PouchDB - a database created ground up to power local-first applications and one of the most polished and production ready projects listed in this article. However, Pouch and Couch do not incorporate CRDTs for state merging or text editing and it is not clear at this time if it could address the needs of building collaborative multi user applications as listed in this article.
Fluid Framework has just been open sourced by Microsoft. Fluid is a library for building real-time collaborative web apps and powers some new features in their Office product. Some architectural details have been shared by Matt Aimonetti and Steven Lucco. While Fluid looks really interesting, it is designed for efficiently powering web apps and not local-first, offline capable software. If the offline requirement (and search functionality by association) were to be dropped from our list of requirements, Fluid could potentially be used for building privacy focused in browser web apps. Adding end-to-end encryption into Fluid remains to be investigated.

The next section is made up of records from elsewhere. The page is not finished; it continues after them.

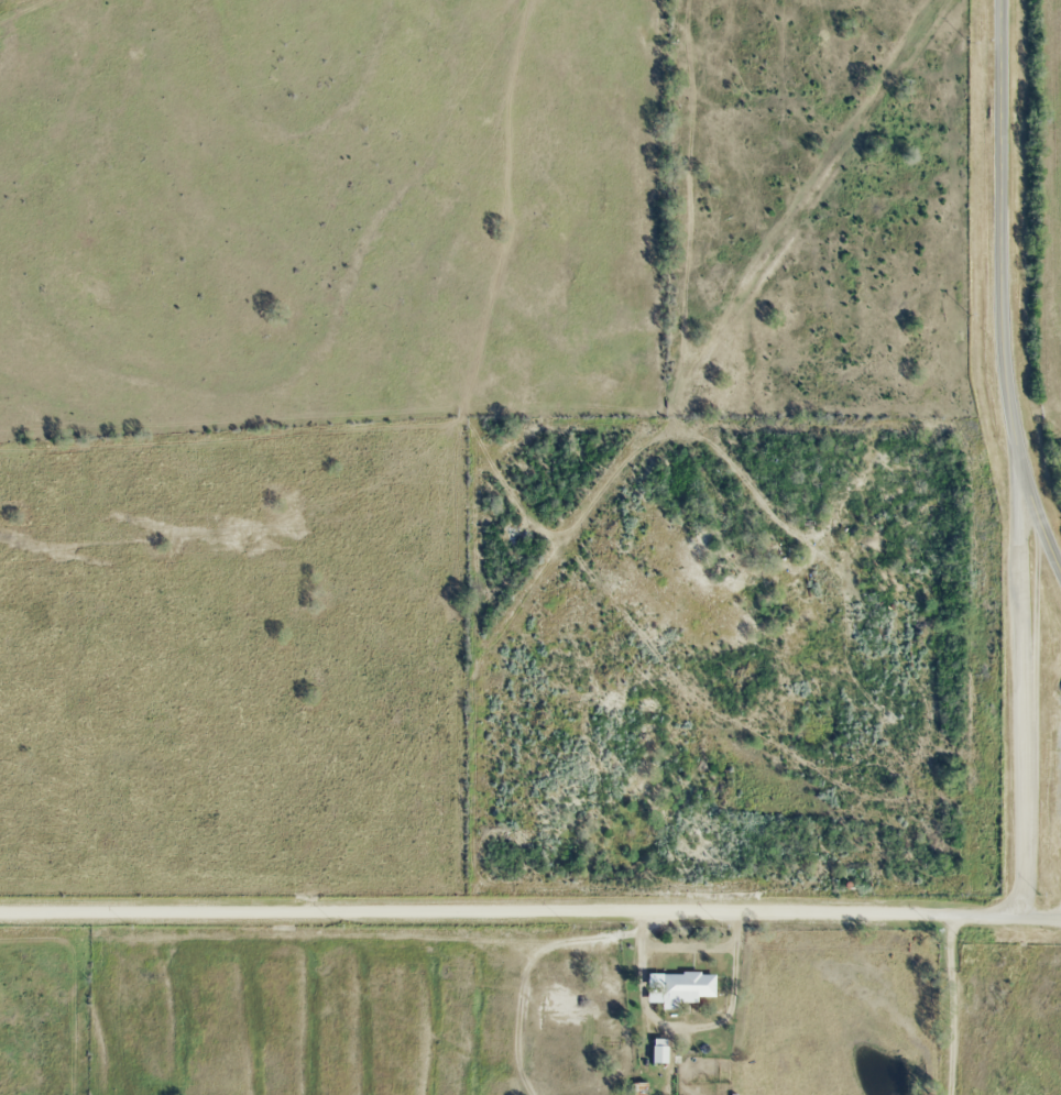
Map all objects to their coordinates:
road: (1001, 291)
road: (1019, 688)
road: (474, 910)
road: (1005, 916)
building: (684, 986)
road: (949, 1006)
building: (659, 1048)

Earthstar - a distributed, syncable document database for making p2p apps.
Gun - a collection of libraries for building encrypted CRDT based apps. It provides a lot of the right components discussed in this article, but assembling them efficiently into a working application is left entirely to the developer and all of the challenges discussed thus far apply equally when using Gun.
Permissioning or access control remain a topic for further investigation. How do you share encryption keys between collaborators on a per document or per collection of documents basis? How do you reconcile read and write access control with the distributed nature of CRDTs? That is, the problem of making edits to a document offline where your write permissions were revoked by another user needs to be addressed.

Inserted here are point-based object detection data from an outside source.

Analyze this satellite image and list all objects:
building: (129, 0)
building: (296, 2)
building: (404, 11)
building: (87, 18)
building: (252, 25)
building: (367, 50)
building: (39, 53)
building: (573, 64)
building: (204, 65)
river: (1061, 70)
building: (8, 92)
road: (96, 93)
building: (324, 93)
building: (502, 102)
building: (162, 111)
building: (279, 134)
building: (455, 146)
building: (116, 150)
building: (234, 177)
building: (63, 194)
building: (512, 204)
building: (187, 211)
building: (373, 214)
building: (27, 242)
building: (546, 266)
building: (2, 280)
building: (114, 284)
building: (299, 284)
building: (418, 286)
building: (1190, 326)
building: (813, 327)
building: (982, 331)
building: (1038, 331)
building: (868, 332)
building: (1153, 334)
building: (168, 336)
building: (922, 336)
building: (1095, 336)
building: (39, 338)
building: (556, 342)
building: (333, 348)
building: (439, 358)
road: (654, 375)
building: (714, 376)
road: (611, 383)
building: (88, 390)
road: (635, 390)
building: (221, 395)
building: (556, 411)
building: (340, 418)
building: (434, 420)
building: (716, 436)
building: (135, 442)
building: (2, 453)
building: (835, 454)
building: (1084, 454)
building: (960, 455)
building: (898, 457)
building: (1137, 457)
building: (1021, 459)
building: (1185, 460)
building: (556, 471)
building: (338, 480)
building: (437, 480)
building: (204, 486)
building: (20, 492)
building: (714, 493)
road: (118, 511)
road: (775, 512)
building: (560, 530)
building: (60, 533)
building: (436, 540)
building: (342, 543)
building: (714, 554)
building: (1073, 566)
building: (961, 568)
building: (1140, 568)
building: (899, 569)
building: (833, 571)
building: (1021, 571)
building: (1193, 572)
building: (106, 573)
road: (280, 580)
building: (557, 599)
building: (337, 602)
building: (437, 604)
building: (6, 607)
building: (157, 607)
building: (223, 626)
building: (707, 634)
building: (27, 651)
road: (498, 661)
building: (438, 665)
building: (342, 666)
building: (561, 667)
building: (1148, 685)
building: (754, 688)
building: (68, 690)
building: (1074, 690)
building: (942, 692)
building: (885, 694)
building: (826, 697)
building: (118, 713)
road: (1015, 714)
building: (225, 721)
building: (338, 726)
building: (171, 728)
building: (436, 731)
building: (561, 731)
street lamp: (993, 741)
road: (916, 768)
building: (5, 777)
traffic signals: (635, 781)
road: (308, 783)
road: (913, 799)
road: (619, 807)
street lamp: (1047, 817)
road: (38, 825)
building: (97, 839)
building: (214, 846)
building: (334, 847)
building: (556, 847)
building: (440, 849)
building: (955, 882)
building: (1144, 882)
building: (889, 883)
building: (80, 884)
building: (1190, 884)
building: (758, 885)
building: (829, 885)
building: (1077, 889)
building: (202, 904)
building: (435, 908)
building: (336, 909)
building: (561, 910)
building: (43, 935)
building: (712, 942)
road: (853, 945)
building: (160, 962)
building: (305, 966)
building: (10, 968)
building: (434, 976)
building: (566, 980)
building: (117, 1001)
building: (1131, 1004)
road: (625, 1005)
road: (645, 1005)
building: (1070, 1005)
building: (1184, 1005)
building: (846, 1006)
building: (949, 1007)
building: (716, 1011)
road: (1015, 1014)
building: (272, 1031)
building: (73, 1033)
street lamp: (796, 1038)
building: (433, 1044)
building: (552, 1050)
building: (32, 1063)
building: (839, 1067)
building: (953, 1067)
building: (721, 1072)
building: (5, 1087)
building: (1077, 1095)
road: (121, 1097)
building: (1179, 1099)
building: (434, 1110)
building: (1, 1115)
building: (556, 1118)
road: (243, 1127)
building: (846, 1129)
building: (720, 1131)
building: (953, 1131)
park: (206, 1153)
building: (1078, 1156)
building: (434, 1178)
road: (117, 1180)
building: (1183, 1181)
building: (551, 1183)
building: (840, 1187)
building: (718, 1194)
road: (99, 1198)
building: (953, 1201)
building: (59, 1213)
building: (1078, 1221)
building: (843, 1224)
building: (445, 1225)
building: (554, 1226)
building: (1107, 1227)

In this article, we have looked at the viability of developing privacy focused collaborative applications, more specifically a privacy focused Google Docs alternative.
There exists a lot of prior work around building privacy focused web apps, local-first applications, p2p decentralised applications and end-to-end encrypted messaging. This article took a privacy centric view on combining ideas from existing projects with overlapping goals.

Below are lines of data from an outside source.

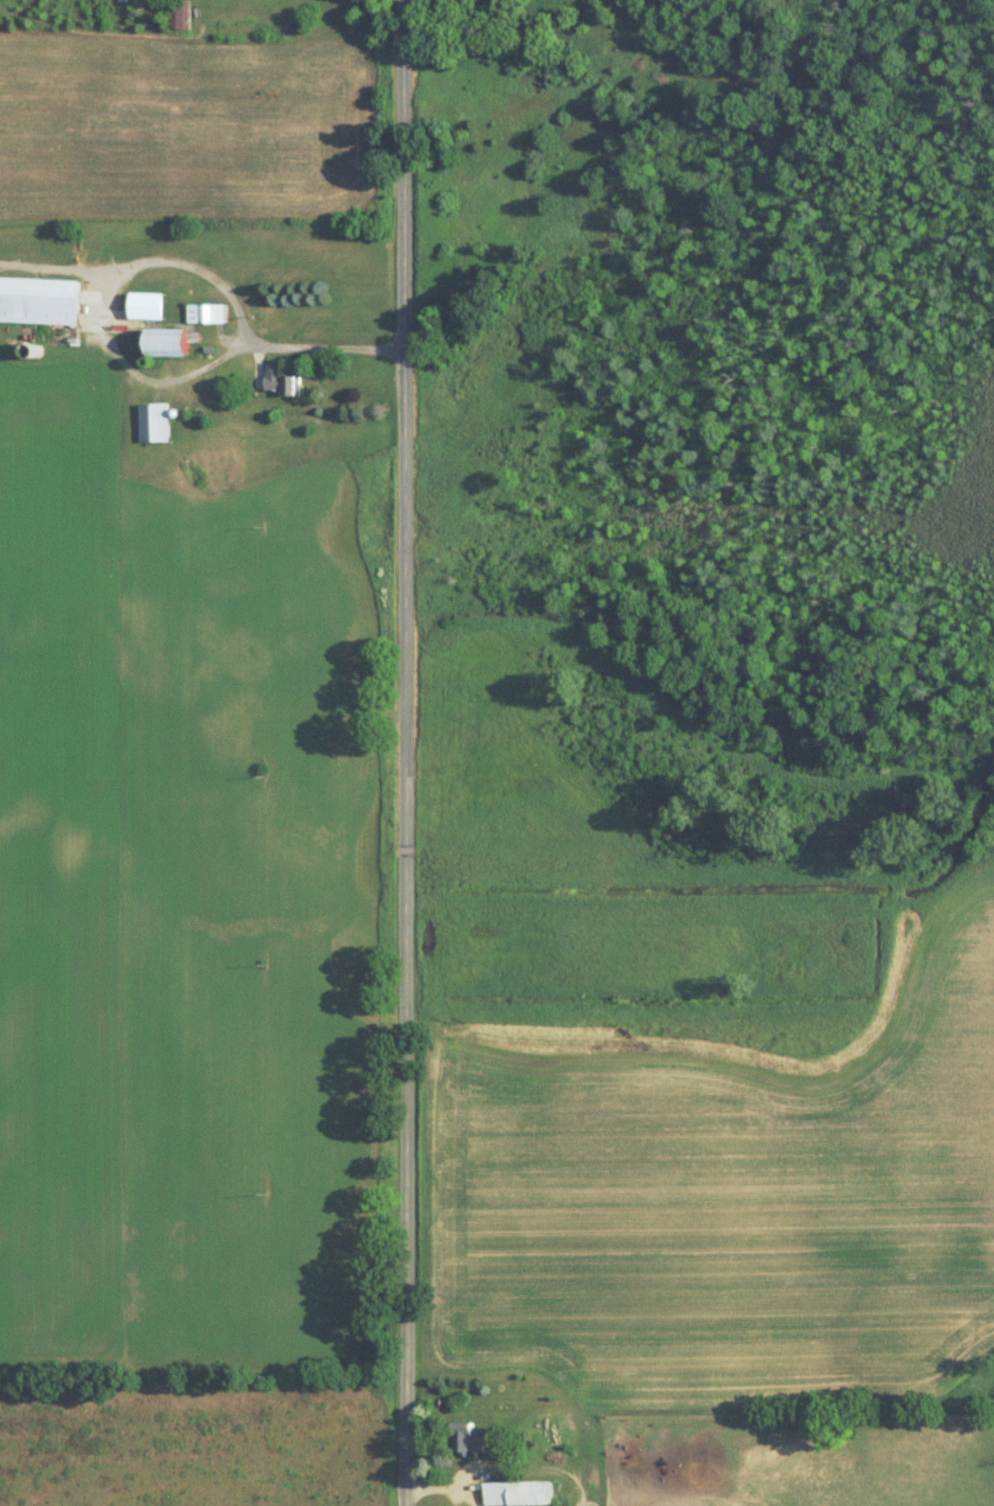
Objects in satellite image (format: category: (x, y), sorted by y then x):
building: (179, 14)
building: (38, 300)
building: (206, 312)
building: (167, 341)
road: (132, 371)
building: (280, 379)
building: (158, 421)
road: (411, 752)
building: (471, 1439)
road: (450, 1488)
building: (519, 1493)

To achieve the total privacy of user created content, we need to utilise end-to-end encryption or transmit data p2p (or do both). Using either of the approaches puts restrictions on application architecture, leading to a conclusion that a native desktop/mobile local-first application would provide the best experience today. This is primarily due to the need of having to store all of the data locally in full.
We then looked at how a local-first CRDT based database could serve as the foundational core for enabling collaborative applications. We considered the challenges of efficiently and securely transmitting CRDTs between collaborators as well as efficiently storing backups of CRDT data. While building a local-first CRDT database with centralised sync and backup seems to be possible, adding p2p or encryption requirements introduces significant challenges.
All in all, the full set of requirements presented in this article are highly ambitious and the viability of such a project remains an open question. I am optimistic, however, given the truly impressive achievements of some of the existing projects presented in this article. I predict a new wave of local-first databases as well as real-time CRDT based web frameworks emerging in the near future. However, adding end-to-end encryption into the mix requires additional careful and dedicated effort.
Technology keeps delighting and surprising in how powerful and society shaping it is. Even if the incentives for creating more privacy focused software remain misaligned, I’m excited to see the field pushing ahead and I am looking forward to the next decade of innovation in the local-first, privacy focused, decentralised and collaborative tech.